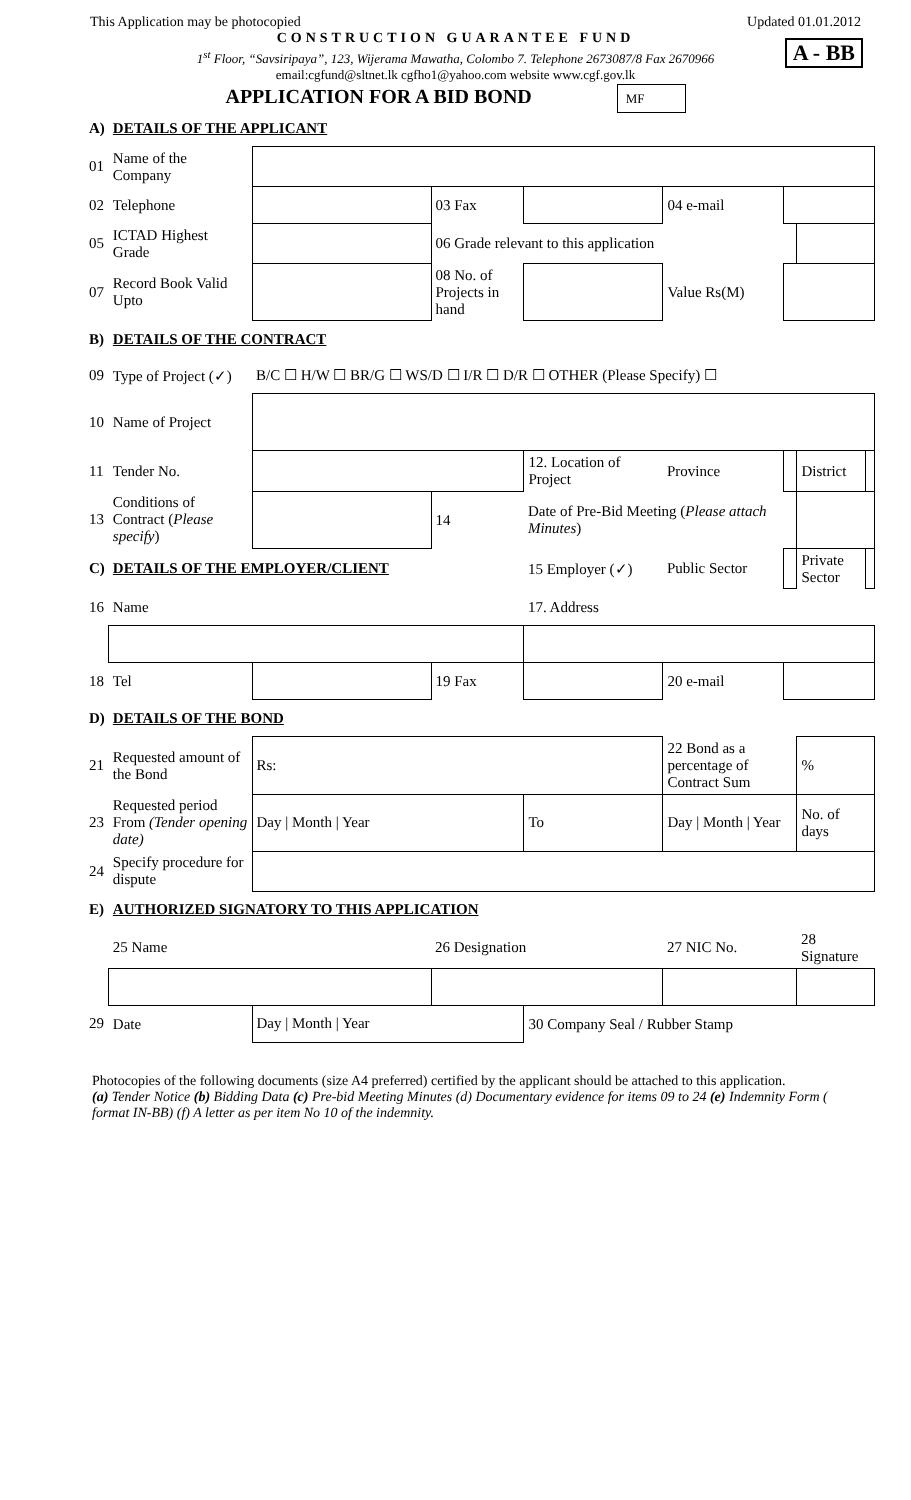This Application may be photocopied Updated 01.01.2012
A - BB
CONSTRUCTION GUARANTEE FUND
1<sup>st</sup> Floor, “Savsiripaya”, 123, Wijerama Mawatha, Colombo 7. Telephone 2673087/8 Fax 2670966
email:cgfund@sltnet.lk cgfho1@yahoo.com website www.cgf.gov.lk
APPLICATION FOR A BID BOND MF
| A) | DETAILS OF THE APPLICANT | | | | | | | |
| 01 | Name of the Company | | | | | | | |
| 02 | Telephone | | 03 Fax | | 04 e-mail | | | |
| 05 | ICTAD Highest Grade | | 06 Grade relevant to this application | | | | | |
| 07 | Record Book Valid Upto | | 08 No. of Projects in hand | | Value Rs(M) | | | |
| B) | DETAILS OF THE CONTRACT | | | | | | | |
| 09 | Type of Project (✓) | B/C ☐ H/W ☐ BR/G ☐ WS/D ☐ I/R ☐ D/R ☐ OTHER (Please Specify) ☐ | | | | | | |
| 10 | Name of Project | | | | | | | |
| 11 | Tender No. | | | 12. Location of Project | Province | | District | |
| 13 | Conditions of Contract ( Please specify ) | | 14 | Date of Pre-Bid Meeting ( Please attach Minutes ) | | | | |
| C) | DETAILS OF THE EMPLOYER/CLIENT | | | 15 Employer (✓) | Public Sector | | Private Sector | |
| 16 | Name | | | 17. Address | | | | |
| 18 | Tel | | 19 Fax | | 20 e-mail | | | |
| D) | DETAILS OF THE BOND | | | | | | | |
| 21 | Requested amount of the Bond | Rs: | | | 22 Bond as a percentage of Contract Sum | | % | |
| 23 | Requested period From (Tender opening date) | Day / Month / Year | | To | Day / Month / Year | | No. of days | |
| 24 | Specify procedure for dispute | | | | | | | |
| E) | AUTHORIZED SIGNATORY TO THIS APPLICATION | | | | | | | |
| | 25 Name | | 26 Designation | | 27 NIC No. | | 28 Signature | |
| 29 | Date | Day / Month / Year | | 30 Company Seal / Rubber Stamp | | | | |
Photocopies of the following documents (size A4 preferred) certified by the applicant should be attached to this application.
(a) Tender Notice (b) Bidding Data (c) Pre-bid Meeting Minutes (d) Documentary evidence for items 09 to 24 (e) Indemnity Form ( format IN-BB) (f) A letter as per item No 10 of the indemnity.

=-=-=-=-=

**Exercise description:**
From the records above, repeat exactly the lines from the one with "E) | AUTHORIZED" through the one with "Photocopies of the", both included.

**Problem solution:**
| E) | AUTHORIZED SIGNATORY TO THIS APPLICATION | | | | | | | |
| | 25 Name | | 26 Designation | | 27 NIC No. | | 28 Signature | |
| 29 | Date | Day / Month / Year | | 30 Company Seal / Rubber Stamp | | | | |
Photocopies of the following documents (size A4 preferred) certified by the applicant should be attached to this application.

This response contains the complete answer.